2. 見逃しがちな症状と、その背後にある疾患
高齢者では、病気の初期症状がはっきり現れない場合が多く、疲れやすい、食欲がない、気分が沈むといった曖昧な体調不良が見逃されやすい傾向にあります。以下のような症状が継続する場合は、医療機関での相談を検討すべきです。
● 倦怠感・食欲不振
軽視されがちですが、慢性心不全や腎機能低下、甲状腺機能異常が背景にある可能性があります。
● 物忘れ・感情の起伏
認知症だけでなく、うつ病や脳血管障害の前兆であることもあります。家族が気づくケースも多いため、周囲の観察も重要です。
● 夜間頻尿・むくみ
心不全や腎臓病の兆候である場合があります。年齢のせいと自己判断せず、検査を受けることが大切です。
3. 高齢者における内科的ケアのポイント
高齢者の健康管理は、単に病気を見つけるだけでなく、進行を防ぎ、生活の質を維持することが主な目的です。そのためには、以下のような内科的アプローチが有効です。
● 定期的な健康診断と血液検査
年に1回以上の健診に加え、主治医と相談して血糖値、血圧、脂質、肝機能、腎機能などを定期的にモニタリングしましょう。
● ポリファーマシー(多剤併用)への注意
複数の薬を服用することによる副作用や相互作用が高齢者では問題になります。医師・薬剤師と連携し、必要最低限の薬剤で治療管理を行うことが重要です。
● 栄養管理と運動療法
高齢者においてもタンパク質やビタミンの摂取は必須です。噛む力や嚥下機能に合わせた食事指導も必要です。また、無理のない範囲でのウォーキングやストレッチも筋力低下を防ぐ上で有効です。
4. 認知症やうつ病も内科で対応可能
高齢者に多い認知機能の低下や気分障害は、精神科だけでなく内科でも早期の対応が可能です。
● 認知症の初期サイン
- 予定をすぐに忘れる
- 同じ話を何度も繰り返す
- 日付や場所の混乱
こうした症状が続く場合は、認知機能検査を含む内科的評価が推奨されます。
● 高齢者うつ病の見極め
「元気がない」「家に閉じこもる」など、うつ病は身体症状(頭痛・食欲不振)として現れることが多く、見過ごされやすい傾向にあります。内科では、身体的な不調とあわせて心理的側面も丁寧に診察します。

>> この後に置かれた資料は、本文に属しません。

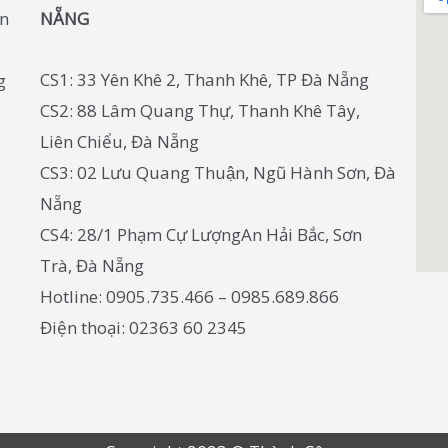
ín
NẴNG
CS1: 33 Yên Khê 2, Thanh Khê, TP Đà Nẵng
g
CS2: 88 Lâm Quang Thự, Thanh Khê Tây,
Liên Chiểu, Đà Nẵng
CS3: 02 Lưu Quang Thuận, Ngũ Hành Sơn, Đà
Nẵng
CS4: 28/1 Phạm Cự LượngAn Hải Bắc, Sơn
Trà, Đà Nẵng
Hotline: 0905.735.466 – 0985.689.866
Điện thoại: 02363 60 2345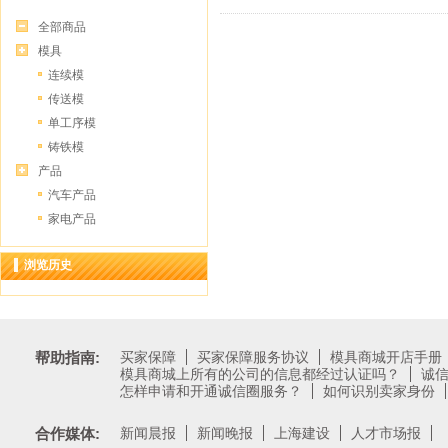
全部商品
模具
连续模
传送模
单工序模
铸铁模
产品
汽车产品
家电产品
浏览历史
帮助指南:
买家保障
买家保障服务协议
模具商城开店手册
模具商城上所有的公司的信息都经过认证吗？
诚
怎样申请和开通诚信圈服务？
如何识别卖家身份
合作媒体:
新闻晨报
新闻晚报
上海建设
人才市场报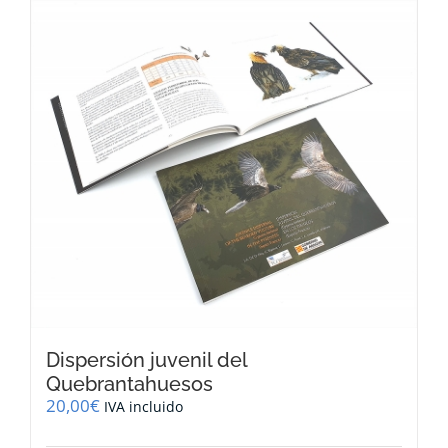
Dispersión juvenil del
Quebrantahuesos
20,00
€
IVA incluido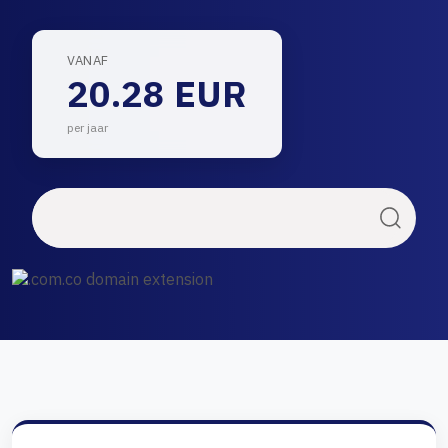
VANAF
20.28 EUR
per jaar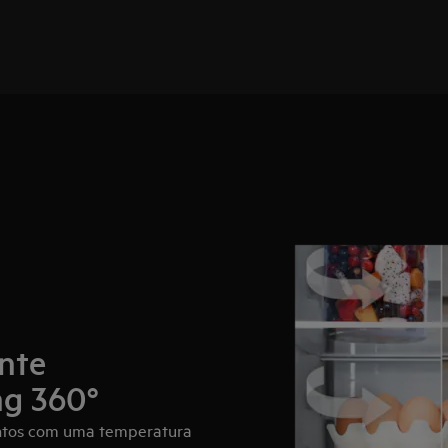
nte
ng 360°
ntos com uma temperatura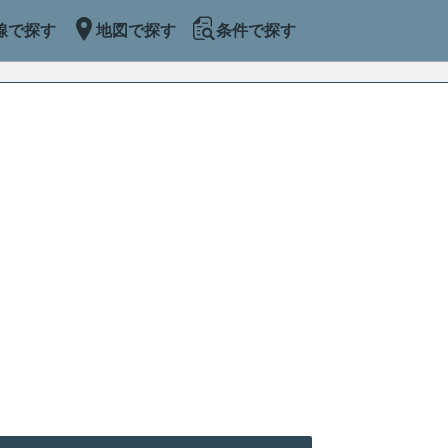
線で探す
地図で探す
条件で探す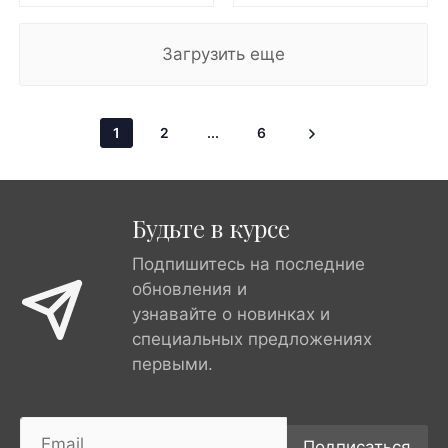
Загрузить еще
1
2
...
6
Будьте в курсе
Подпишитесь на последние
обновления и
узнавайте о новинках и
специальных предложениях
первыми.
Подписаться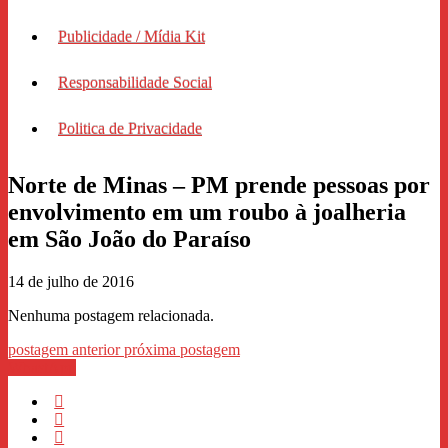
Publicidade / Mídia Kit
Responsabilidade Social
Politica de Privacidade
Norte de Minas – PM prende pessoas por
envolvimento em um roubo à joalheria
em São João do Paraíso
14 de julho de 2016
Nenhuma postagem relacionada.
postagem anterior
próxima postagem
WhastApp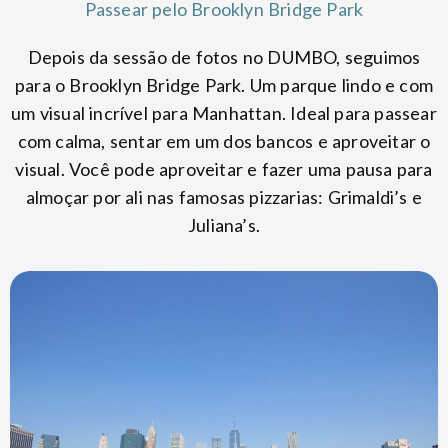
Passear pelo Brooklyn Bridge Park
Depois da sessão de fotos no DUMBO, seguimos
para o Brooklyn Bridge Park. Um parque lindo e com
um visual incrível para Manhattan. Ideal para passear
com calma, sentar em um dos bancos e aproveitar o
visual. Você pode aproveitar e fazer uma pausa para
almoçar por ali nas famosas pizzarias: Grimaldi’s e
Juliana’s.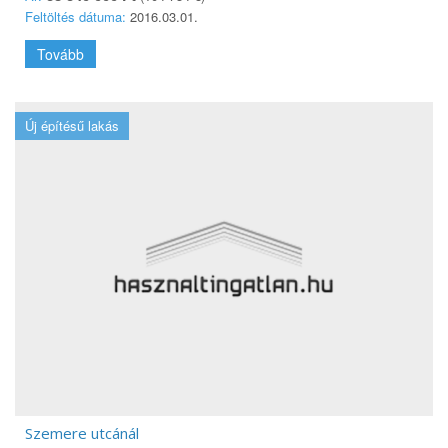
Feltöltés dátuma:
2016.03.01.
Tovább
Új építésű lakás
Szemere utcánál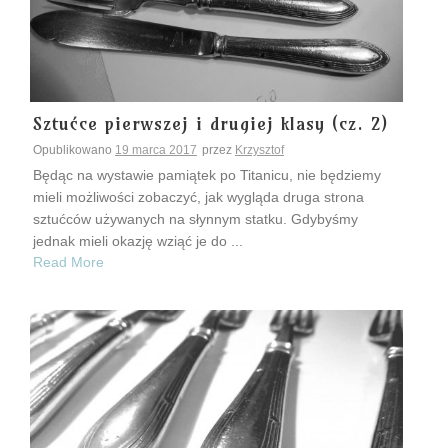
Sztućce pierwszej i drugiej klasy (cz. 2)
Opublikowano
19 marca 2017
przez
Krzysztof
Będąc na wystawie pamiątek po Titanicu, nie będziemy
mieli możliwości zobaczyć, jak wygląda druga strona
sztućców używanych na słynnym statku. Gdybyśmy
jednak mieli okazję wziąć je do ...
Read More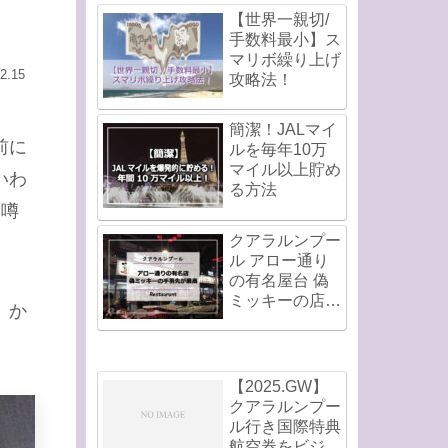
【世界一親切/
手数料最小】ス
マリボ繰り上げ
2.15
攻略法！
簡潔！JALマイ
前に
ルを毎年10万
マイル以上貯め
いわ
る方法
と噂
クアラルンプー
ル アロー通り
の有名屋台 偽
ミッキーの店の
、か
手羽先が最高！
【2025.GW】
クアラルンプー
ル行き国際特典
航空券をビジネ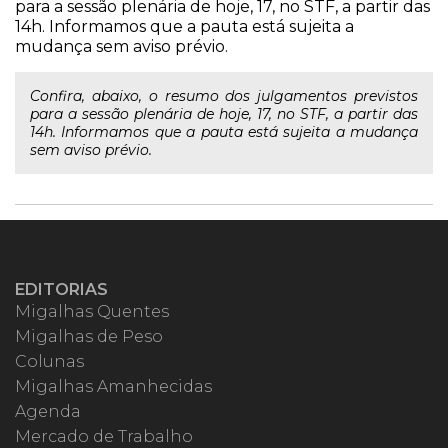
para a sessão plenária de hoje, 17, no STF, a partir das
14h. Informamos que a pauta está sujeita a
mudança sem aviso prévio.
Confira, abaixo, o resumo dos julgamentos previstos
para a sessão plenária de hoje, 17, no STF, a partir das
14h. Informamos que a pauta está sujeita a mudança
sem aviso prévio.
EDITORIAS
Migalhas Quentes
Migalhas de Peso
Colunas
Migalhas Amanhecidas
Agenda
Mercado de Trabalho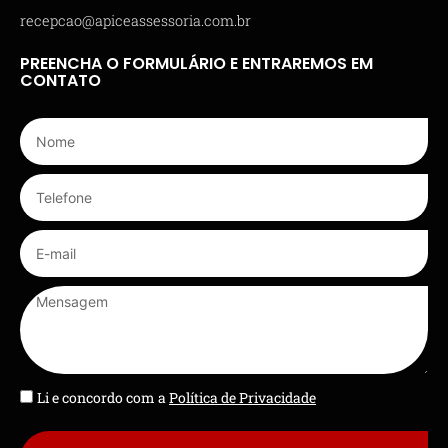
recepcao@apiceassessoria.com.br
PREENCHA O FORMULÁRIO E ENTRAREMOS EM
CONTATO
Li e concordo com a
Política de Privacidade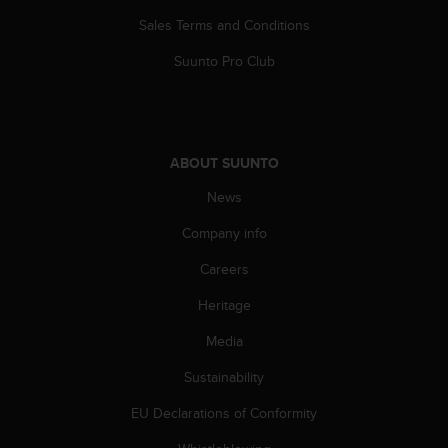
A
Sales Terms and Conditions
c
c
Suunto Pro Club
e
s
s
i
b
ABOUT SUUNTO
i
l
News
i
Company info
t
y
Careers
G
u
Heritage
i
d
Media
e
l
Sustainability
i
EU Declarations of Conformity
n
e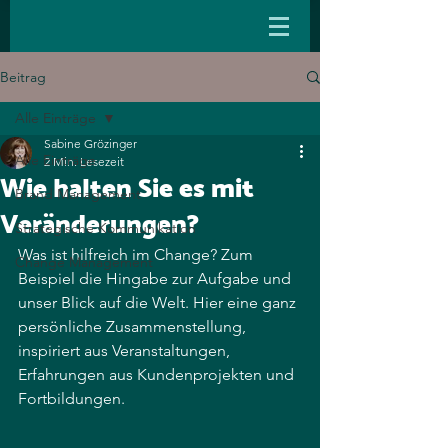
Beitrag
Alle Einträge
Sabine Grözinger
Alle Einträge
2 Min. Lesezeit
Wie halten Sie es mit
Brand Management
Veränderungen?
Strategische Kommunikation
Was ist hilfreich im Change? Zum 
Change Management
Beispiel die Hingabe zur Aufgabe und 
unser Blick auf die Welt. Hier eine ganz 
persönliche Zusammenstellung, 
inspiriert aus Veranstaltungen, 
Erfahrungen aus Kundenprojekten und 
Fortbildungen.  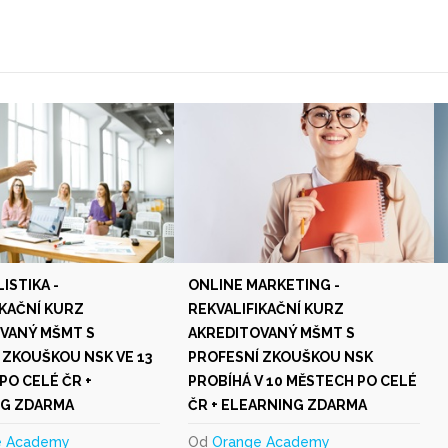
ISTIKA -
ONLINE MARKETING -
IKAČNÍ KURZ
REKVALIFIKAČNÍ KURZ
VANÝ MŠMT S
AKREDITOVANÝ MŠMT S
 ZKOUŠKOU NSK VE 13
PROFESNÍ ZKOUŠKOU NSK
PO CELÉ ČR +
PROBÍHÁ V 10 MĚSTECH PO CELÉ
NG ZDARMA
ČR + ELEARNING ZDARMA
e Academy
Od
Orange Academy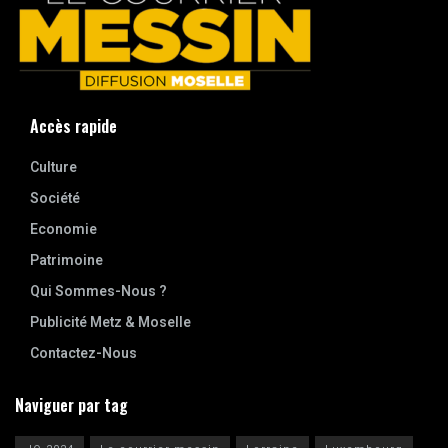
Accès rapide
Culture
Société
Economie
Patrimoine
Qui Sommes-Nous ?
Publicité Metz & Moselle
Contactez-Nous
Naviguer par tag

5. 予防こそ最良の治療:今日から始められる健康習慣
高齢者が内科的疾患を予防・管理するためには、日々の生活習慣の見直しが大きな意味を持ちます。
● 規則正しい生活
起床・就寝時間、食事時間を一定にすることで体内リズムが整い、自律神経の安定にもつながります。
● バランスの良い食事
野菜、魚、発酵食品、良質な油を取り入れた「和食中心」の食生活が、糖尿病や高血圧の予防に効果的です。

● 社会とのつながり
人との交流が少ないと、認知機能や意欲が低下します。地域の健康教室や趣味サークルへの参加も重要な「予防策」です。
6. 家族や周囲のサポートも重要
高齢者の健康管理は、本人だけでなく、家族や周囲の支援も欠かせません。
- 通院の付き添い、薬の管理
- 食事や運動のサポート
- 気になる症状の早期把握と受診勧奨
内科医との連携により、ご家族の不安も解消しやすくなります。気になる変化があれば、些細なことでもご相談ください。
まとめ:高齢者の「元気」は日常管理から
高齢者における内科的疾患は、早期発見と継続的な管理が何より重要です。症状が出てからではなく、出る前に対処することが、健康寿命を延ばす鍵になります。定期検診、生活習慣の見直し、医療機関との連携を通じて、安心して年齢を重ねるための準備を始めましょう。
ご不安な点があれば、ぜひお近くの内科医へお気軽にご相談ください。